Dice mi amigo Juan Serrano que le gustan los gatos. A mí también. Tengo pactado con el artífice del futuro -de forma unilateral-, reencarnarme en gato llegado el momento, ser uno más de los que pasean por los alrededores de mi casa, que es territorio conocido y amable. Son gatos -los de casa-, grandes, rústicos, campesinos, habituados a buscarse la vida cazando roedores, ranas, pájaros, cuanto se pone a su alcance. Paren junto a brazales escondidos, de los que salen al cabo de un par de meses encabezando una recua de variopintos pequeñuelos. A juzgar por lo diverso de la capa, se diría que son hijos de padres diferentes; otro prodigio de la variabilidad genética, que diría el inglés de luengas barbas. No son gatos domésticos ni sobones, sería violentar su intimidad acercárseles demasiado, y menos acariciarlos. Buscan su espacio bajo la gran morera que da sombra al porche y se levantan despaciosos para alejarse unos metros, con lentitud estudiada, si me acerco demasiado. Me miran con displicencia, como diciendo: “cada uno en su sitio ¡eh!, vamos a respetarnos”. Y nos respetamos.

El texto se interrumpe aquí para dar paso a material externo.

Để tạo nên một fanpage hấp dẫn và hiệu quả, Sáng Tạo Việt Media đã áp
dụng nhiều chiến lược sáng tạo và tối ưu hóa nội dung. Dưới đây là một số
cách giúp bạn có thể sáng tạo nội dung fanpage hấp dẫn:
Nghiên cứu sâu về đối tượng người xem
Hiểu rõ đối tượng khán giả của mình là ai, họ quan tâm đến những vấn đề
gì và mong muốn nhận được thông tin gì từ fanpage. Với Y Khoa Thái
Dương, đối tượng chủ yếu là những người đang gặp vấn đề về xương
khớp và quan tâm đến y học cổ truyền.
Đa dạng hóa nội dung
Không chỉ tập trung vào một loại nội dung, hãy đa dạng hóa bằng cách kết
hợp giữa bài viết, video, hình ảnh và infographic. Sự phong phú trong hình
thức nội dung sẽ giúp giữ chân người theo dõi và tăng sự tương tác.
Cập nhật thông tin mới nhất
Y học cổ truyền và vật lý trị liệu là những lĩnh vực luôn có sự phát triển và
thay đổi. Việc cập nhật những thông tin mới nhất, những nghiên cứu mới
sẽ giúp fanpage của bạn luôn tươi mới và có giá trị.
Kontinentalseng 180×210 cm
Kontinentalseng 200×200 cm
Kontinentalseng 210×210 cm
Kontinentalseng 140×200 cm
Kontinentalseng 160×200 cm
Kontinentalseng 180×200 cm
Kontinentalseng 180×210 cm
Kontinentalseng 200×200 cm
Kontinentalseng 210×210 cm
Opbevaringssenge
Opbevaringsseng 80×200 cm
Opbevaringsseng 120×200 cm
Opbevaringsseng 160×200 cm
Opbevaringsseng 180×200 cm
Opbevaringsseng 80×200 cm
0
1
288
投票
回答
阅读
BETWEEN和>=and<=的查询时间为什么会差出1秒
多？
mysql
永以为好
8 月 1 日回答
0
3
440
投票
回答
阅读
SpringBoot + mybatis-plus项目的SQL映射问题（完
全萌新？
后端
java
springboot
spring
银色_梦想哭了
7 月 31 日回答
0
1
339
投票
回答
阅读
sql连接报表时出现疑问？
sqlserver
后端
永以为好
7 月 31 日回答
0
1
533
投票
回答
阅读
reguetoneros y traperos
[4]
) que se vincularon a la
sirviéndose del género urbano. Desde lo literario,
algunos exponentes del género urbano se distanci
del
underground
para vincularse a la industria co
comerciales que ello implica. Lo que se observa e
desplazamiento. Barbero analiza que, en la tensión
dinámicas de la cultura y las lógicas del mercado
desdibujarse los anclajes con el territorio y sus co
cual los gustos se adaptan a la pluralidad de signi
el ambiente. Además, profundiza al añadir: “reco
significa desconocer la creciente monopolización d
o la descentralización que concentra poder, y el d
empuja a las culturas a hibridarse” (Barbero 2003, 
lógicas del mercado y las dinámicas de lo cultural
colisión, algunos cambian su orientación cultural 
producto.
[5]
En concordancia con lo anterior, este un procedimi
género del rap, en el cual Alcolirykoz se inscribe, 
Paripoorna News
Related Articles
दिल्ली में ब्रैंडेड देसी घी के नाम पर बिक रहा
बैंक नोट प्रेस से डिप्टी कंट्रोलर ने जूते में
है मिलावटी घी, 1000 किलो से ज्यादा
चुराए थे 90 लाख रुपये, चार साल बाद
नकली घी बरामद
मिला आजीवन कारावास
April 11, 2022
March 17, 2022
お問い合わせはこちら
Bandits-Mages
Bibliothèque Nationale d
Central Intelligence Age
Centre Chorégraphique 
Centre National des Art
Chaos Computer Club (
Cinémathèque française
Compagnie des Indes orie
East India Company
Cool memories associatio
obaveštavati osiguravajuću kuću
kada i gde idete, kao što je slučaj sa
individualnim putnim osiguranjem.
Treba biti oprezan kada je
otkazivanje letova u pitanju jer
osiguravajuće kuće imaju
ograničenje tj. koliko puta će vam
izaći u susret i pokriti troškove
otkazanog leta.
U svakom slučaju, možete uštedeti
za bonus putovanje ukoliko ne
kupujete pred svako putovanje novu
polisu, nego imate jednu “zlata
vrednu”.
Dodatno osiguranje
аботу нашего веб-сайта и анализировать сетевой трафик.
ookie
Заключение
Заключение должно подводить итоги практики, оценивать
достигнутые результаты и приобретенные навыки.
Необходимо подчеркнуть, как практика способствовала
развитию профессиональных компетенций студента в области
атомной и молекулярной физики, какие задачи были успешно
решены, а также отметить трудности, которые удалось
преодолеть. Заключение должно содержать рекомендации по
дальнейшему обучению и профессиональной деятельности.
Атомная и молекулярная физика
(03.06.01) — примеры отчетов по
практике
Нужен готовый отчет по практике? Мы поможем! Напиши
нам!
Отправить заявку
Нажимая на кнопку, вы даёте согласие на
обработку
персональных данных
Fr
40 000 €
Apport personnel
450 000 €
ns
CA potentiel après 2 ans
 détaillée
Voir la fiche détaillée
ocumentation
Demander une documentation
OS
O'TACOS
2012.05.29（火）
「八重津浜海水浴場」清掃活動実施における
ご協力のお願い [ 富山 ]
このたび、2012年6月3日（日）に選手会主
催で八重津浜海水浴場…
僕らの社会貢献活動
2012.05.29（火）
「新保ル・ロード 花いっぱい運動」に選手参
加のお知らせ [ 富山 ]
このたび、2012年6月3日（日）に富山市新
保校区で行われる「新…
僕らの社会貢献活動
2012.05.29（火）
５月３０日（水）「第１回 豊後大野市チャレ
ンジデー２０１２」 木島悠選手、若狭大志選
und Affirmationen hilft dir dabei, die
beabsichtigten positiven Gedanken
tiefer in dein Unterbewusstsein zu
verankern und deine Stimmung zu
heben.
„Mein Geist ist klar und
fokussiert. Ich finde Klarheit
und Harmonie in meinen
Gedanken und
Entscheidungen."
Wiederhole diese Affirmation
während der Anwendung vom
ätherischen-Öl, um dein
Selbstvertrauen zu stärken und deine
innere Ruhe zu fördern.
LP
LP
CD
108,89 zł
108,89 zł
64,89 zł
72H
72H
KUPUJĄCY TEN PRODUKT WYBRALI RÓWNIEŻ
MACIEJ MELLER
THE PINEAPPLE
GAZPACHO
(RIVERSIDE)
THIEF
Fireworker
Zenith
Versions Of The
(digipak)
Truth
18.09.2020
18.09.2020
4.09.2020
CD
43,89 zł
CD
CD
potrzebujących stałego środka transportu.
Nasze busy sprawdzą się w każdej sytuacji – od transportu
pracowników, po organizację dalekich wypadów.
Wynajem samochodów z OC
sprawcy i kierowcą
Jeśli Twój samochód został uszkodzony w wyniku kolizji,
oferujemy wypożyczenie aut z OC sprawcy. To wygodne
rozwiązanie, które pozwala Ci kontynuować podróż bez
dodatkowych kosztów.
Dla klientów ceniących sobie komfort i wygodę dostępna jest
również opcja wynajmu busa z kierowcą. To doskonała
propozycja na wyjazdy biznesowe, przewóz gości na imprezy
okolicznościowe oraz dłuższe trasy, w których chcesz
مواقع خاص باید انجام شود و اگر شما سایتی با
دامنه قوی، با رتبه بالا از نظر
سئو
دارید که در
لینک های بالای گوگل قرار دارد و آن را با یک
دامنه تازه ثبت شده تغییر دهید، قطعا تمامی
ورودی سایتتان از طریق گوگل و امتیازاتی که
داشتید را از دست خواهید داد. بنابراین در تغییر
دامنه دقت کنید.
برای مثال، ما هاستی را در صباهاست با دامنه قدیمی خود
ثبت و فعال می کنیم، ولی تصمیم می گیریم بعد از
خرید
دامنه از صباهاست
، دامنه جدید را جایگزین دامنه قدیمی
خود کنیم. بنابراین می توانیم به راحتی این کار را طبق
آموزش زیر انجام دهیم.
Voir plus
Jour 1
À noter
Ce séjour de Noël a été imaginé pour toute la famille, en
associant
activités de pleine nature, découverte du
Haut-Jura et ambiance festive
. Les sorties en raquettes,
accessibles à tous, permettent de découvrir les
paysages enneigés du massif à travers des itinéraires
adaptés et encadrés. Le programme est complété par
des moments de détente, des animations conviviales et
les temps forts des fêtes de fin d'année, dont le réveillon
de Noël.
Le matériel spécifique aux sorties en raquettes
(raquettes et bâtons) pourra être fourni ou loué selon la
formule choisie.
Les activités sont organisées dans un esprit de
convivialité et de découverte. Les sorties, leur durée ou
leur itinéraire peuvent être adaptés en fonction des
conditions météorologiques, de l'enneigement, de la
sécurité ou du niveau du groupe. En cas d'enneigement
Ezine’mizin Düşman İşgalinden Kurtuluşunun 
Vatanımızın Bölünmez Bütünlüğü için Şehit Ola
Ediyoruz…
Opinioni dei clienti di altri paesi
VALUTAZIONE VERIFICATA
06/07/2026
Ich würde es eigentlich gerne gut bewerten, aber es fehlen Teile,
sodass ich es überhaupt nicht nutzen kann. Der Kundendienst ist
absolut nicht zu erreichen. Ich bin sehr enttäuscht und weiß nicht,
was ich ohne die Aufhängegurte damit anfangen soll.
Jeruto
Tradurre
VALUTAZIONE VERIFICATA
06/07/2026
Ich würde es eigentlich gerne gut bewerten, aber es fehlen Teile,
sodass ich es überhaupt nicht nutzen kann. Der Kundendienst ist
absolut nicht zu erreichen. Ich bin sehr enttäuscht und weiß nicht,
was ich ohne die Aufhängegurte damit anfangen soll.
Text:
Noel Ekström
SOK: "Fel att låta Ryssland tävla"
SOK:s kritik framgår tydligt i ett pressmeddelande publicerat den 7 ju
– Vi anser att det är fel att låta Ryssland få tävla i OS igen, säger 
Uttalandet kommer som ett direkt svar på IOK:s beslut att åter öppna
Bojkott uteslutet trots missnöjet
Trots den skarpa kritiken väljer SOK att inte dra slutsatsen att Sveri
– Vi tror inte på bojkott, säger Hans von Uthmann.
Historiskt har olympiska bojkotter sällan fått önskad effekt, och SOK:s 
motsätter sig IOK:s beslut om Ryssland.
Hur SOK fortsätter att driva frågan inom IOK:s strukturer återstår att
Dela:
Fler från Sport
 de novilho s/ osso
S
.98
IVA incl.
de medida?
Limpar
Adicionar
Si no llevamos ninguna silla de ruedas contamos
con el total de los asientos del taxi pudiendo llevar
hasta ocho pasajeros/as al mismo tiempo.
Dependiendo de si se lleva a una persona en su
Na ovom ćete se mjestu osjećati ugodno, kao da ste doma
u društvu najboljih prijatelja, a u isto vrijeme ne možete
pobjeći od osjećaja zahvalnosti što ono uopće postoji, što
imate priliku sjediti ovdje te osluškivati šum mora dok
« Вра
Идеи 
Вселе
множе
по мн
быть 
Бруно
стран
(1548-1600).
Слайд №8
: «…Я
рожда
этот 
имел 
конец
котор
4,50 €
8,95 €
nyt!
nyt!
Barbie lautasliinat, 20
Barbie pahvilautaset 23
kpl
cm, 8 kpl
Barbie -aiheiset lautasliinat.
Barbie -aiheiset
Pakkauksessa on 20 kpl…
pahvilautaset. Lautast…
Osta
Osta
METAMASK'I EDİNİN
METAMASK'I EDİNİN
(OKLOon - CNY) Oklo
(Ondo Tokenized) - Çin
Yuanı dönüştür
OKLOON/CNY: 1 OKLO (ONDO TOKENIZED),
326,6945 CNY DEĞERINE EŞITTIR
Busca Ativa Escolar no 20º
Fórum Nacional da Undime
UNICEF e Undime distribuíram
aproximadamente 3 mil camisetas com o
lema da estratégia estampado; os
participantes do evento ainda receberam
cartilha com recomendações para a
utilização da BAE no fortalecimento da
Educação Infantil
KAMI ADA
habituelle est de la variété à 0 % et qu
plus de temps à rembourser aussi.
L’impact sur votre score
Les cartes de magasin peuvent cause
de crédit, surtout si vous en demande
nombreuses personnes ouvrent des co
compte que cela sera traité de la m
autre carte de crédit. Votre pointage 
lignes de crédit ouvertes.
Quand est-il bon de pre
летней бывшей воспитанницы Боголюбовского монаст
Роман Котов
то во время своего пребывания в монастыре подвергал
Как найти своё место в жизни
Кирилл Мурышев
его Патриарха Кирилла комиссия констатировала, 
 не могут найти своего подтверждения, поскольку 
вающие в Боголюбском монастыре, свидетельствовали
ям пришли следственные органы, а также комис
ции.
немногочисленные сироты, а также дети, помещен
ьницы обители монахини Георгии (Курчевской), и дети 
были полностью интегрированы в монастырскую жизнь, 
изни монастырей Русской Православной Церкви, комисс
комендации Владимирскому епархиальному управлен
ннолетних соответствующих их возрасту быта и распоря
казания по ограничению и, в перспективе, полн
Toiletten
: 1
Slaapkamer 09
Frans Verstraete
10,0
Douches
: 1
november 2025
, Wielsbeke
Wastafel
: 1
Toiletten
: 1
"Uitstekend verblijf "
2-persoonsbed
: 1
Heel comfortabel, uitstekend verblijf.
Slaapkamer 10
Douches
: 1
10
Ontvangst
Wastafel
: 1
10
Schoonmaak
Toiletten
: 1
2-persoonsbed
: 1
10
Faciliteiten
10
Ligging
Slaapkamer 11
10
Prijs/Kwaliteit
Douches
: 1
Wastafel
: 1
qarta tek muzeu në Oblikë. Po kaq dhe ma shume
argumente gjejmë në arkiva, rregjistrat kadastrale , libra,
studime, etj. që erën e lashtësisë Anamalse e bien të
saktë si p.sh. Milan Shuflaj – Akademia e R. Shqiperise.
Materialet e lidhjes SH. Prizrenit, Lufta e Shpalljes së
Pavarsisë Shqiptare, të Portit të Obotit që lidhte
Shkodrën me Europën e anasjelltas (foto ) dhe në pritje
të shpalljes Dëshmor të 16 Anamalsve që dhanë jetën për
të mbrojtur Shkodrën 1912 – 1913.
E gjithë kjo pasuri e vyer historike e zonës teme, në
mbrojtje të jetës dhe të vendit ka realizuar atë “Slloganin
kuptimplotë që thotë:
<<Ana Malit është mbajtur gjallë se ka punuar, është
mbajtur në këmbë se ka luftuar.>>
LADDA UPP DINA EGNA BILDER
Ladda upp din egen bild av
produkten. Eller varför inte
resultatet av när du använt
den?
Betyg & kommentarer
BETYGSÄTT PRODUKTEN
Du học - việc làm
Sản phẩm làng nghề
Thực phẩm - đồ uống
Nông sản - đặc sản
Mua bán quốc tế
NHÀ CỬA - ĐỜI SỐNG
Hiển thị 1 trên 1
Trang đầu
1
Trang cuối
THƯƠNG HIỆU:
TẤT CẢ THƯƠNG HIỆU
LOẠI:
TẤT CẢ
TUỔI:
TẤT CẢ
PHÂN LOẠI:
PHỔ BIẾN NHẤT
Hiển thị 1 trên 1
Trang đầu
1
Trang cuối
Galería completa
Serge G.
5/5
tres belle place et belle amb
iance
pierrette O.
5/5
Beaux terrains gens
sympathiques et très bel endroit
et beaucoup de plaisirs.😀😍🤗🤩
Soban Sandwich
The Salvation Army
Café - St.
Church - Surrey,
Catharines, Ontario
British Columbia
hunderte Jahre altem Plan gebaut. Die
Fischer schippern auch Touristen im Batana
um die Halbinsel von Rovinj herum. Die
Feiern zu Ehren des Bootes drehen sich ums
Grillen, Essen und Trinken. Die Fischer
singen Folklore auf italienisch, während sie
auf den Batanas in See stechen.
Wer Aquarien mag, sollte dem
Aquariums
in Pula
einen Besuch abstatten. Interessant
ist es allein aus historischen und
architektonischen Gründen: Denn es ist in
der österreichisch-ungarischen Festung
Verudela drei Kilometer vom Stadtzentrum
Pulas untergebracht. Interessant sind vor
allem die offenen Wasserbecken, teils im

En un rincón habilitado al efecto, dejamos a veces sustanciosas sobras de pescado. Me miran desde lejos, sin inmutarse mientras sestean al sol, sin perder detalle. Ponen ojos de indiferencia, como si nada de cuanto les rodea tuviera la menor importancia, como si dejarse calentar por el sol fuera el único esfuerzo que vale la pena en este mundo de aceleración creciente. A veces me parece que su modorra fingida oculta cierta preocupación por las noticias que la radio, siempre activa, esparce por la placeta: el último feminicidio, la patera recién llegada, las elecciones de mi pueblo, los posibles pactos de unos y otros…
Y cuando la distancia de seguridad ha vuelto a establecerse, se aproximan al rincón de la pitanza, lentamente, aceptando el óbolo con dignidad un poco desdeñosa, “no creas que me mantienes porque me regalas unas migajas”, les adivino pensar. Don Rodrigo, en sus últimos momentos, debía tener pensamientos de gato.
Me han contado que los gatos de ciudad son sometidos a aberraciones quirúrgicas, que les quitan las uñas, los castran, los someten a “terapia” para que puedan convivir con los humanos. Puede que sean inevitable daños colaterales de nuestra amistad con ellos, pero sospecho que el de esos dueños y el mío no es exactamente el mismo tipo de cariño por los mininos.